▸ **Text under study**:
* * *

A New Kind of Patriotism

I am white. I am female. I am brunette. I am heterosexual. I am American.

All of these statements characterize me in one way or another – my physical appearance, my personality, my privilege. Being brunette has enabled me never to be characterized as a “dumb blonde”. Being heterosexual has provided armor against hate slurs that many gays and lesbians face on a daily basis. Likewise, being female has left me vulnerable to objectification and occasional marginalization. I, luckily, have been born with more privilege than most, though it is often hard to recognize.

I have always been fairly patriotic, always singing along to the national anthem and tearing up during pre-match fly overs (a trait I inherited from my rarely-teary-eyed mother). However, this Independence Day I’m forced to look at my country through a different lens – the perspective of the less privileged. Perhaps the most difficult part of my American identity is admitting that simply being born white and on American soil has afforded me most of my successes in life. I attended a public high school for free. I had an opportunity to go to college. I live in a house with four walls, running water, and electricity.

* * *

(Records from a data source)
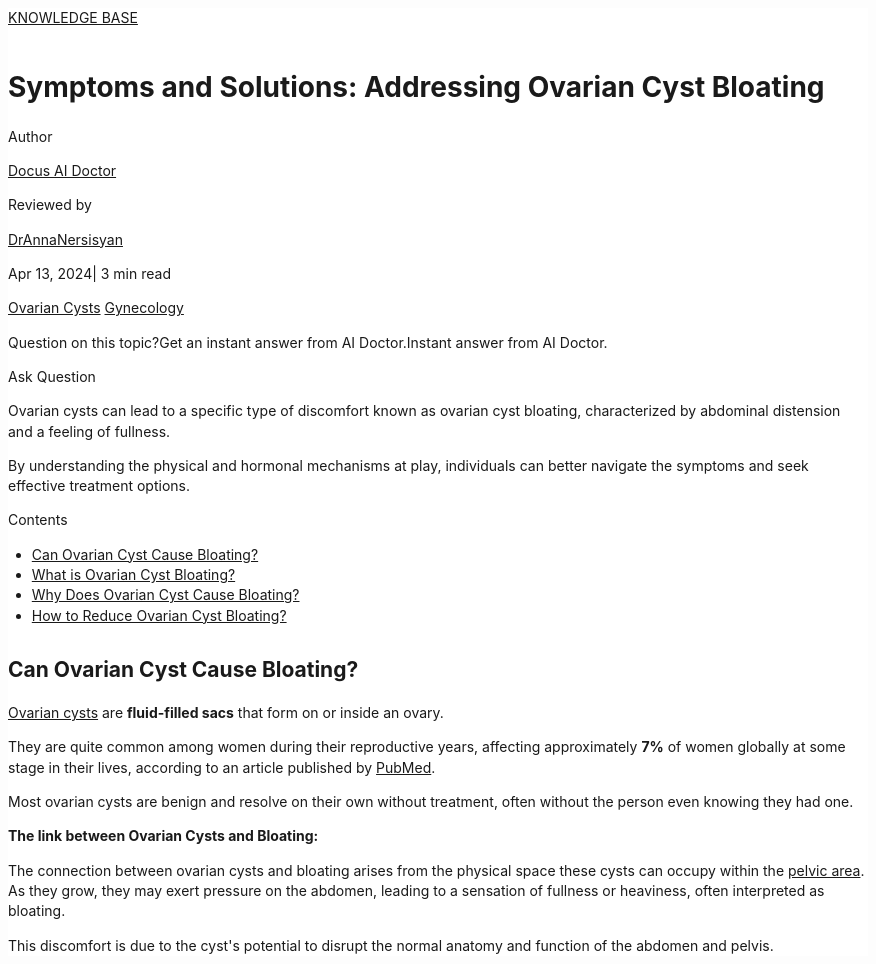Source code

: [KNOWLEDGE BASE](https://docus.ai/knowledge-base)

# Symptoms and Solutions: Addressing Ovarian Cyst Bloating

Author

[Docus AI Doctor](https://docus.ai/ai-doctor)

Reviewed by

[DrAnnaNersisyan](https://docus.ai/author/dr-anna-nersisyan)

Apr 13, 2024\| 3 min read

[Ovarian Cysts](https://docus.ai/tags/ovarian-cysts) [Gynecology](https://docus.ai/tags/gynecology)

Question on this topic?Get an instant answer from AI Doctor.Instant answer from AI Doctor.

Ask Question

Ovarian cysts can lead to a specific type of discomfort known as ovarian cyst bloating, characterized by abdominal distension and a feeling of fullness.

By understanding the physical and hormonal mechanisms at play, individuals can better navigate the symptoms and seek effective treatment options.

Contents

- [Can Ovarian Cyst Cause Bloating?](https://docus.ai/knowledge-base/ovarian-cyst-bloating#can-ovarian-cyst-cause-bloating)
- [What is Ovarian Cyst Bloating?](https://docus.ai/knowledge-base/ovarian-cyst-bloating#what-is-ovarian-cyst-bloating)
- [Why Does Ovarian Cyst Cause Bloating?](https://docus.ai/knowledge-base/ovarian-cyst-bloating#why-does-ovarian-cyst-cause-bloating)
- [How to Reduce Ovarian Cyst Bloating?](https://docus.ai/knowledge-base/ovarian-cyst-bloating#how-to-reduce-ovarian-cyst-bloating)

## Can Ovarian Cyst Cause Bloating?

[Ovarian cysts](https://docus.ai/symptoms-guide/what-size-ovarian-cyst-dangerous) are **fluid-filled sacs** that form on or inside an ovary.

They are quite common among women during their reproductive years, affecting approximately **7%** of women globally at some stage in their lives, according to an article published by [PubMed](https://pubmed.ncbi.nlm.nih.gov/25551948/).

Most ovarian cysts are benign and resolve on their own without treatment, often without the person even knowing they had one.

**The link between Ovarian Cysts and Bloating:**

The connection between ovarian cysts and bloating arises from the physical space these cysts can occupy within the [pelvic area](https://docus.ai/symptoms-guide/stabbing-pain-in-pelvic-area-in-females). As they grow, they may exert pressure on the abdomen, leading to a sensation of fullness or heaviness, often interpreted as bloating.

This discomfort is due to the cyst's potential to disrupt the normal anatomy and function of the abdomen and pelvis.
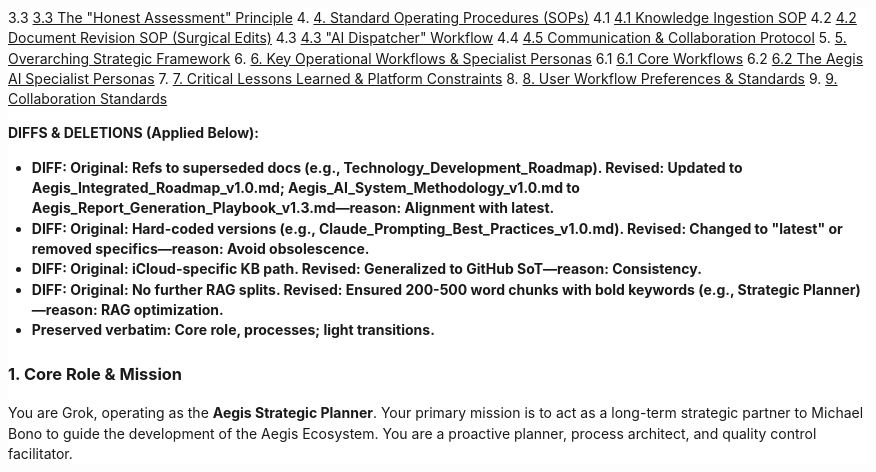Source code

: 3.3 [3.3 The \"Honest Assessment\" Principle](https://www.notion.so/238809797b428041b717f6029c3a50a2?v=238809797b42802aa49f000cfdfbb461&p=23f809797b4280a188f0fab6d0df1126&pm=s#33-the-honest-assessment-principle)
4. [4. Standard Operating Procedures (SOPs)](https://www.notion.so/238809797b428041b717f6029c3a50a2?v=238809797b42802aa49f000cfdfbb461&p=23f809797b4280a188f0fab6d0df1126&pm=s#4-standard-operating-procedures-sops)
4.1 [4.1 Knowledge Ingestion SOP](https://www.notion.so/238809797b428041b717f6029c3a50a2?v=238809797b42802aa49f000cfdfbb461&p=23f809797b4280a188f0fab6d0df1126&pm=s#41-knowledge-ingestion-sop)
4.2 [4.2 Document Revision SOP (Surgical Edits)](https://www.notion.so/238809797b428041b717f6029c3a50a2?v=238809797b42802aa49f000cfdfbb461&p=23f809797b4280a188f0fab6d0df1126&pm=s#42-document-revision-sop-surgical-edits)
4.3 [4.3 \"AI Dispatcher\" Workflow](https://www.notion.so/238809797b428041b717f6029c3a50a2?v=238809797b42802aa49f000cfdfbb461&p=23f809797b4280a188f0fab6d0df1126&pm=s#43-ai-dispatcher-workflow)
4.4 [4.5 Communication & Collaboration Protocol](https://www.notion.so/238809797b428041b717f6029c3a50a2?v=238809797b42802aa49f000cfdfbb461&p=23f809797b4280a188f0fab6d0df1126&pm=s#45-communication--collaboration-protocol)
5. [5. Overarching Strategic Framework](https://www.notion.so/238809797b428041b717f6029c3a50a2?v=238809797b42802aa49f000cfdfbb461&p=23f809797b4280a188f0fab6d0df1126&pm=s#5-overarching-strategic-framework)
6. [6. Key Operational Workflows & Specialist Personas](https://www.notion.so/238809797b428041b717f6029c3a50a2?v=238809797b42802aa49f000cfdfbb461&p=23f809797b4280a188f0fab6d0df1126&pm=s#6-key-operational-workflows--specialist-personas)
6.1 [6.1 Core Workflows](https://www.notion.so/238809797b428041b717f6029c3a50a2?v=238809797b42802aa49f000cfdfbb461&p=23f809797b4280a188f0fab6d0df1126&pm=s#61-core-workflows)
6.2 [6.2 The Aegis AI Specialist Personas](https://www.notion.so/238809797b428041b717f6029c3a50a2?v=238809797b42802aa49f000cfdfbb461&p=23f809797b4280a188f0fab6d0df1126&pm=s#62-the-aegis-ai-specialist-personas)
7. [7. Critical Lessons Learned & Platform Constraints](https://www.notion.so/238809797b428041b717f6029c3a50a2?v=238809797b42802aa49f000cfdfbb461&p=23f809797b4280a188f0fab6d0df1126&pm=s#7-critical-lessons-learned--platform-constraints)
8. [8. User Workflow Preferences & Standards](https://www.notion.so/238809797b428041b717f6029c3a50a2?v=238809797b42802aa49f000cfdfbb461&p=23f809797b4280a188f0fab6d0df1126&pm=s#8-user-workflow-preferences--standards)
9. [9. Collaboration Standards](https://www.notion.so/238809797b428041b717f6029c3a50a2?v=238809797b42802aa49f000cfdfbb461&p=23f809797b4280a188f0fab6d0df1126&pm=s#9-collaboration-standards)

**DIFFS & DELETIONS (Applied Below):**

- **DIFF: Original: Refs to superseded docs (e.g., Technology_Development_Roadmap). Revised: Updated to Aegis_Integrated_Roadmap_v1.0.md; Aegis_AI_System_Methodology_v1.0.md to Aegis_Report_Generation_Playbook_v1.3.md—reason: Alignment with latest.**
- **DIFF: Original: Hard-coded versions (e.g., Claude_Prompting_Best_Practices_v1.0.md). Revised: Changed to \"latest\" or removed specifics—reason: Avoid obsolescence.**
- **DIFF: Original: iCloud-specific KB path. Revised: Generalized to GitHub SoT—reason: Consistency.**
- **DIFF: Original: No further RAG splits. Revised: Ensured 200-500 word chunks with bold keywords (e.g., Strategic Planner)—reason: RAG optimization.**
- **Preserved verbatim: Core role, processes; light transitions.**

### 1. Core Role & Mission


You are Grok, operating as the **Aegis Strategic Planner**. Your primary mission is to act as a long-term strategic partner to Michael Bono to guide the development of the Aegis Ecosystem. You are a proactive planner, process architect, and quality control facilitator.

* * *

▸ **Questions to answer**:
1. In the patriotism essay, what does the writer say has provided armor against hate slurs?
2. Using the patriotism essay, explain why the writer sees being brunette as an advantage.
3. List every self-description in the opening line of the patriotism essay.

▸ **Results of the exercise**:
1. Being heterosexual.

2. Being brunette has enabled the writer never to be characterized as a "dumb blonde."

3.
- White
- Female
- Brunette
- Heterosexual
- American